What you have to do:
Reproduce the items below word for word, from the line containing "Total Départs" through the last line of the items.

Given entries:
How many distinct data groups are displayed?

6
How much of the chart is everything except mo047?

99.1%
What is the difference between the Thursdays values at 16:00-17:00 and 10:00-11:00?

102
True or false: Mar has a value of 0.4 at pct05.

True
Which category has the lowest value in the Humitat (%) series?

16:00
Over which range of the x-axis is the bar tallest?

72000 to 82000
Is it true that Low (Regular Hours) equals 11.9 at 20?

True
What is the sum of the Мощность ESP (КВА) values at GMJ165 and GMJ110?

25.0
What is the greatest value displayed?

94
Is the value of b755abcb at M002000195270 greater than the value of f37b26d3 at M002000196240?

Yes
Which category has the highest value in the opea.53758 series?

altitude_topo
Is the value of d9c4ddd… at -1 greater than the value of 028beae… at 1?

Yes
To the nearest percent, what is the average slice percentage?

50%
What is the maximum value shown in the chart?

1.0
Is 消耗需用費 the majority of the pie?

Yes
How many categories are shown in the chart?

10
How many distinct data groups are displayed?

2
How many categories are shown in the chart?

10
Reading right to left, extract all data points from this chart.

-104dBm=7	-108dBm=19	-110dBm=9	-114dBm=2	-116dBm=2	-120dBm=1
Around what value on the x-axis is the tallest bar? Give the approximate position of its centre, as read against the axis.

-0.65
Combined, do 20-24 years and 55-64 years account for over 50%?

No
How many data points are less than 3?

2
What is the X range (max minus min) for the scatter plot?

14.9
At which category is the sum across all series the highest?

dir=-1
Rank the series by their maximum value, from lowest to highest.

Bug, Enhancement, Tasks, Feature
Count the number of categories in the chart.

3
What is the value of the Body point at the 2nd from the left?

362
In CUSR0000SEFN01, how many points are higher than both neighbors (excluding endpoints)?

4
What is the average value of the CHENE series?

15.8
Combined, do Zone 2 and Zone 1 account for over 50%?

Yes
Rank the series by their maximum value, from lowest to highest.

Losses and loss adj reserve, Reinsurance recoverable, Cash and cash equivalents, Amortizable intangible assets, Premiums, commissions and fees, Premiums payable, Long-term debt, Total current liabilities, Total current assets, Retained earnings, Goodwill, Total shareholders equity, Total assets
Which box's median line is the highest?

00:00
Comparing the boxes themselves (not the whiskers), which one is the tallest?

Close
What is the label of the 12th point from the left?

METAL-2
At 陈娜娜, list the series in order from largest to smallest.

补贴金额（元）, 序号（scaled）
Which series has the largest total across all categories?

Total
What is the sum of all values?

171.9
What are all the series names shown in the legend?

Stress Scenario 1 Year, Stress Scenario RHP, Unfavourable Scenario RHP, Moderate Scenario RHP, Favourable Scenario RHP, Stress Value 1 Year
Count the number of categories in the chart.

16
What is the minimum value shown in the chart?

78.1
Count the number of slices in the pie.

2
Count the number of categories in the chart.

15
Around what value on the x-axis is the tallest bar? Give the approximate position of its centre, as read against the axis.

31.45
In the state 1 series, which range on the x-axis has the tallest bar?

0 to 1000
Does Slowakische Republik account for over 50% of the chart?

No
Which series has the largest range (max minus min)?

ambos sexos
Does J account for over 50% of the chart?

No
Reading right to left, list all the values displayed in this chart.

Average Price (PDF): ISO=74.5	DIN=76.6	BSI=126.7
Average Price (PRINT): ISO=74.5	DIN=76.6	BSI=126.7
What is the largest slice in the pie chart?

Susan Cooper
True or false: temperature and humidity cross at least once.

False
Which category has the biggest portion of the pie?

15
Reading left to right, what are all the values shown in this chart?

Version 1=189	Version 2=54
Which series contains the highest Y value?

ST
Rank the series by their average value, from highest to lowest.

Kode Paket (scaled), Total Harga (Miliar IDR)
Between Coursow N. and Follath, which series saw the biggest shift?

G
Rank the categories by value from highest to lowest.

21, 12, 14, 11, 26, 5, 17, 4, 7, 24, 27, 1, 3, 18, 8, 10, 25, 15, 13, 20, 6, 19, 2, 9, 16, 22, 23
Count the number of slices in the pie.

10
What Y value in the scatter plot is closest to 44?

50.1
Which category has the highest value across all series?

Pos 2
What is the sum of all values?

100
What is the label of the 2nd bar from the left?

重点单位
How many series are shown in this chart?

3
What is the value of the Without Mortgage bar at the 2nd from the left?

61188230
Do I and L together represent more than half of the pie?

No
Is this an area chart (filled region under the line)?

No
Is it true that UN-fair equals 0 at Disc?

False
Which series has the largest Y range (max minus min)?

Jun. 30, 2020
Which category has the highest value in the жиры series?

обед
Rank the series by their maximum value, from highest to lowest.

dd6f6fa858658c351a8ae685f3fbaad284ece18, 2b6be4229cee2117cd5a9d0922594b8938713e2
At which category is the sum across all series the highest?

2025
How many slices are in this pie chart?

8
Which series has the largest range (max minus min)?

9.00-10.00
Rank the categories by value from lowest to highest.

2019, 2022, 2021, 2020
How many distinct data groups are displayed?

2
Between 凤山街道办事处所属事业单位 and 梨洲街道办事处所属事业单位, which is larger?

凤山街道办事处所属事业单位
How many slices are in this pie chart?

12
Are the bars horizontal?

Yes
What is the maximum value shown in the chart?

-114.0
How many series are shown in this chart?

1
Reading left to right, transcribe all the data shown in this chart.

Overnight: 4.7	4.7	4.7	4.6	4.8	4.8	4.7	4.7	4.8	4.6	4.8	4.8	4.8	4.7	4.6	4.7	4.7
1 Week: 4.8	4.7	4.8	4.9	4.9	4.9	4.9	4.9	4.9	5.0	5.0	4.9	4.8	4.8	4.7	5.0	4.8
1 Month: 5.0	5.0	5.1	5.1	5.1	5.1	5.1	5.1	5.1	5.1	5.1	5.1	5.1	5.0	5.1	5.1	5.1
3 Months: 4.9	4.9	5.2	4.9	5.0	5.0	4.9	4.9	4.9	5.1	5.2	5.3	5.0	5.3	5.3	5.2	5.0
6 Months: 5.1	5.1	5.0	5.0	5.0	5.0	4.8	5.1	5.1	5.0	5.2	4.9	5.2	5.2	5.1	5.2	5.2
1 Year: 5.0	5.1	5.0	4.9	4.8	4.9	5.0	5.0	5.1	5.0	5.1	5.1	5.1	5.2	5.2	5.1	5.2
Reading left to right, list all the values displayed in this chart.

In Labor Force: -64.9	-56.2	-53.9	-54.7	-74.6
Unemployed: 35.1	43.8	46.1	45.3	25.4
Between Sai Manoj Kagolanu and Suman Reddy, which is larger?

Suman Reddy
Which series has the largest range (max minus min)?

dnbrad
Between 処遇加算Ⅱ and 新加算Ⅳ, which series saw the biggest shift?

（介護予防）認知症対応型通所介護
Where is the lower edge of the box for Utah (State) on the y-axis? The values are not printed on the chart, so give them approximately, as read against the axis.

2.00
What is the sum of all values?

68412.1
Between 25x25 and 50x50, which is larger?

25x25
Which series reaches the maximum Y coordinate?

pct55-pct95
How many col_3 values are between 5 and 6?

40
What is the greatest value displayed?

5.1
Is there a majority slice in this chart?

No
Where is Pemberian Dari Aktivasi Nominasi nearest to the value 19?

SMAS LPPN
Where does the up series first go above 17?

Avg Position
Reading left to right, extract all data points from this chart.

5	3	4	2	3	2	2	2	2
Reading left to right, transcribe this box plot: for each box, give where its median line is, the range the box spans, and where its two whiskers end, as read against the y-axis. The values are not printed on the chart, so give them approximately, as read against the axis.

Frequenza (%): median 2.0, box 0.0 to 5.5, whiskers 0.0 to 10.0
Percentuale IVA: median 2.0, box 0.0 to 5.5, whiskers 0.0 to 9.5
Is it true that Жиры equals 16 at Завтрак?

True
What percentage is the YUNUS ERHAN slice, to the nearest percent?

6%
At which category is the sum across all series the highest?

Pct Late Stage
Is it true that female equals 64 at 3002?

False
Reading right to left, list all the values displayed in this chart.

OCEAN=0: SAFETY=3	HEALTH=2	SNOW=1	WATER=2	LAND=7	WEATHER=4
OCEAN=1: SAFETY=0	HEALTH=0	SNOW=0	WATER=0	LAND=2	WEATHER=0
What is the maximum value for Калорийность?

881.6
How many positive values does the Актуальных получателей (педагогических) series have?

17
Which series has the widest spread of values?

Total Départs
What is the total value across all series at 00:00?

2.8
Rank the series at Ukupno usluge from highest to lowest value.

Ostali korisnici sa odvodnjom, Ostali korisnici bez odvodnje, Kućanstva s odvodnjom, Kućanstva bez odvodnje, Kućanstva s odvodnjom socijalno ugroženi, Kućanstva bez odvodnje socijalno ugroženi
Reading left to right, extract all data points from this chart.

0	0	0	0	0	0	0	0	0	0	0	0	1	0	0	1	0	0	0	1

The completed task:
Total Départs
What is the total value across all series at 00:00?

2.8
Rank the series at Ukupno usluge from highest to lowest value.

Ostali korisnici sa odvodnjom, Ostali korisnici bez odvodnje, Kućanstva s odvodnjom, Kućanstva bez odvodnje, Kućanstva s odvodnjom socijalno ugroženi, Kućanstva bez odvodnje socijalno ugroženi
Reading left to right, extract all data points from this chart.

0	0	0	0	0	0	0	0	0	0	0	0	1	0	0	1	0	0	0	1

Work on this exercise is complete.